家の近くにはもっと気に入った店があります。お蕎麦も美味しいし、そばつゆが
きりっとしてとても美味しい♪
ミーハーだから有名店巡りも楽しいですけど、日常気軽に行ける店があるといいと思いませんか?もちろんお財布に優しい(笑)
次回は珈琲ですか、楽しみで~す(^_-)-☆
普段、つっかけを履いて、ふらっと暖簾を潜れるような蕎麦屋があると良いですね。
残念ながら私の自宅の近くにはそんな蕎麦屋は無いのですが、昔、東京は永田町で仕事をしていた頃、職場のすぐ近くに「黒澤」という、ズバリ黒澤明監督所縁の蕎麦屋がありまして、仕事帰りなどよく通ったものです。
現在もその店はあるようですので、機会があればまた顔を出してみたいと思っています。
でも、巣鴨駅にあった立ち食いそばも美味しかったなあと。
もう二十年以上も前のことですから、どうなっているのでしょう。
私にはこちらの方が似合っているかもしれません。
美味しそう…❣
メニューを見たら普通のお蕎麦もあり、食べたいなと思いましたが、我が家からはちょっと遠いです(-_-;)
高田馬場の駅構内にあった立ち食いそばが美味しかったのに、無くなりました。
そうそう、渋谷駅も2軒あったのに無くなりました(涙)・・・巣鴨も無くなったと思います、構内はジューススタンドしか無かったと。

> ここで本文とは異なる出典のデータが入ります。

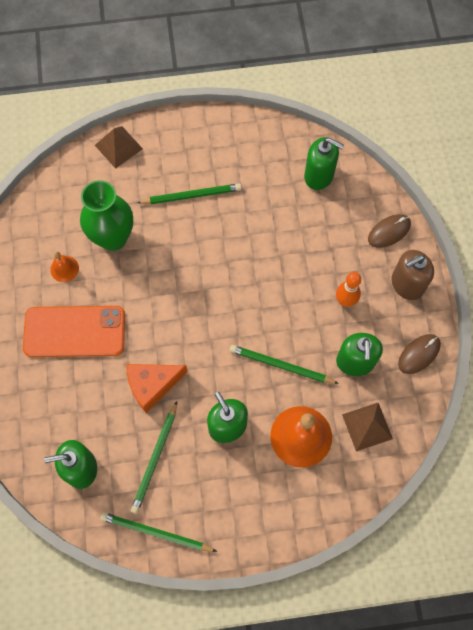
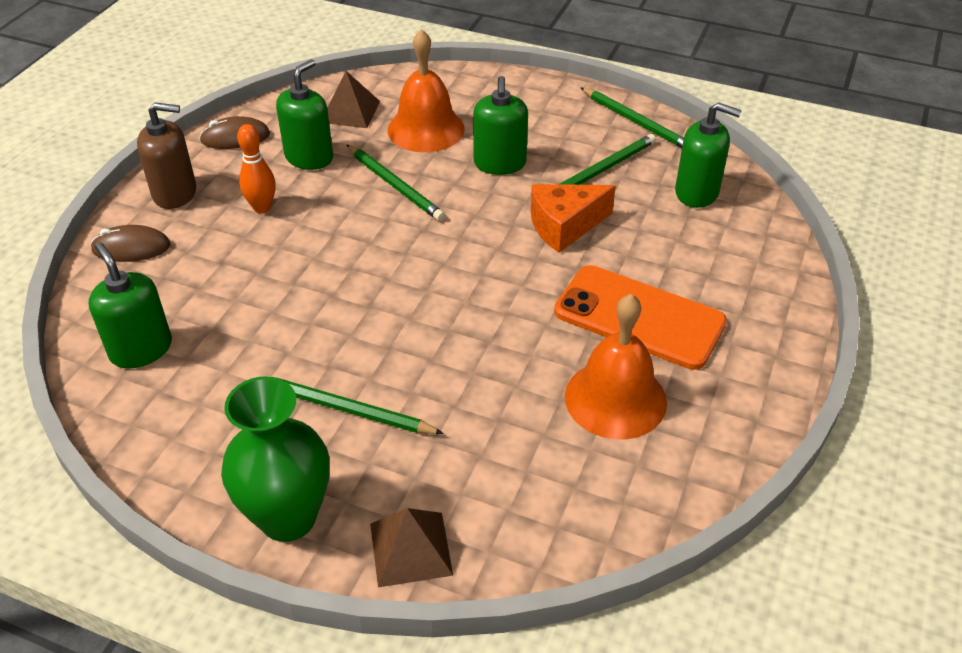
camera: 150 degrees left, 25 degrees down
(64, 269) = (615, 399): orange bell -> orange bell, size x2.01
(113, 238) = (513, 407): green vase -> green vase (288, 518)
(152, 385) = (564, 226): orange cheese -> orange cheese turned 150 degrees clockwise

以前はうどん派でしたが最近はそば派に傾きつつあります
年を取ると男性は蕎麦打ちに
女性はパン作りにハマると言います
なぜでしょうね(笑)
特に、そばと天麩羅の組み合わせは、絶品。
この、奥深い食は、日本人だからこそ。外国人は天麩羅は、好きそうですが、蕎麦、その物の味や、つゆは、苦手そう。。。あの、ずっずっと音で、食べる所も。
「蕎麦」って、江戸っ子とか、粋っていう言葉が思い浮かびますね。
日々、罪作りばかりをしております。
お許しください!
さすがですね。やはり黒澤に行かれていましたか。
私の場合は逆にコースを取ったことがありません。興味がありますね。
それにしても駅そばが次々に消えているとは、なんとも寂しい限りです。
巣鴨駅の駅そばも無くなってしまいましたか。ショックです・・・
歳を取ると男性は蕎麦打ちに、女性はパン作りにハマるとのことですが、実は私、両方ともハマっておりまして、蕎麦打ちに関しては山形県天童市にある某老舗の蕎麦屋さんで修行?させてもらい、その際に店主より腕が良いとお褒め頂き、パン作りに関しては一時期毎日のように食パンを作っておりました。

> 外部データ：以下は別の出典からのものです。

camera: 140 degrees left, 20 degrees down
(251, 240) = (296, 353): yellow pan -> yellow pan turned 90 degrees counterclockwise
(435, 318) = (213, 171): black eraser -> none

そんな私を妻だけは「器用貧乏の典型」と冷ややかな眼差しで見下ろすのでございます。
思い返せば、私の蕎麦好きもそんなに昔からというわけではありません。
同僚に蕎麦好き酒好きの男ががおりまして、仕事帰りに蕎麦屋で一杯ひっかけるようになったのが始まりでした。
それから蕎麦を油で揚げたのも旨いですね。酒のつまみとしては最高です。勿論、蕎麦屋の天ぷらはどれも美味しいですが。

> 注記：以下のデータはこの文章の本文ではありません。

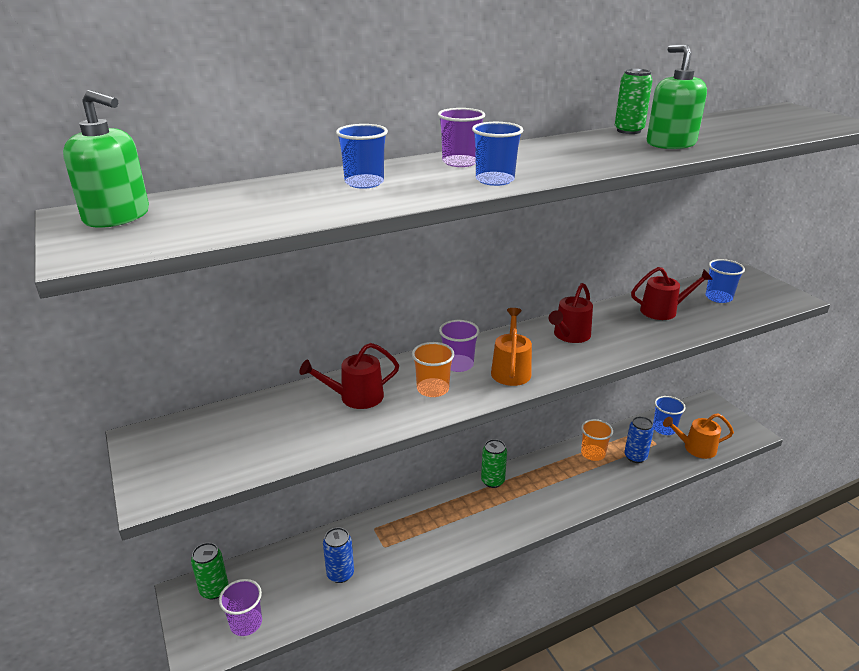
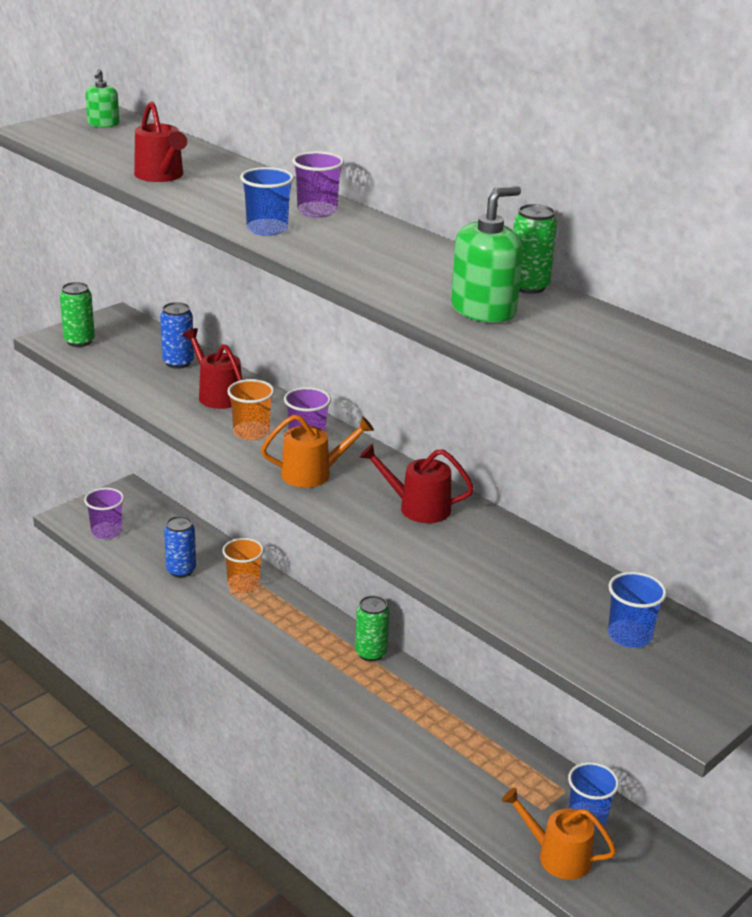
camera: 70 degrees right, 0 degrees up
(117, 216) = (103, 124): green soap dispenser -> green soap dispenser, size x0.58
(214, 590) = (137, 504): green can -> green can (79, 341)
(364, 183) = (226, 182): blue cup -> none
(593, 453) = (477, 740): orange cup -> orange cup (243, 584)
(635, 457) = (495, 785): blue can -> blue can (178, 362)
(663, 311) = (542, 581): red watering can -> red watering can (161, 176)
(696, 448) = (558, 856): orange watering can -> orange watering can turned 45 degrees counterclockwise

一読者さんのおっしゃるように、江戸っ子が蕎麦をつゆに殆どつけずに食べるという、粋というか痩せ我慢というか、うどんには無い話があるのも、蕎麦文化ならではですね。
ズズズッと大きな音を立てて啜ることが許されるなんてとても素敵です。
外国の方々はきっと眉を顰めることでしょうが、これが出来てこその日本人と言えましょう。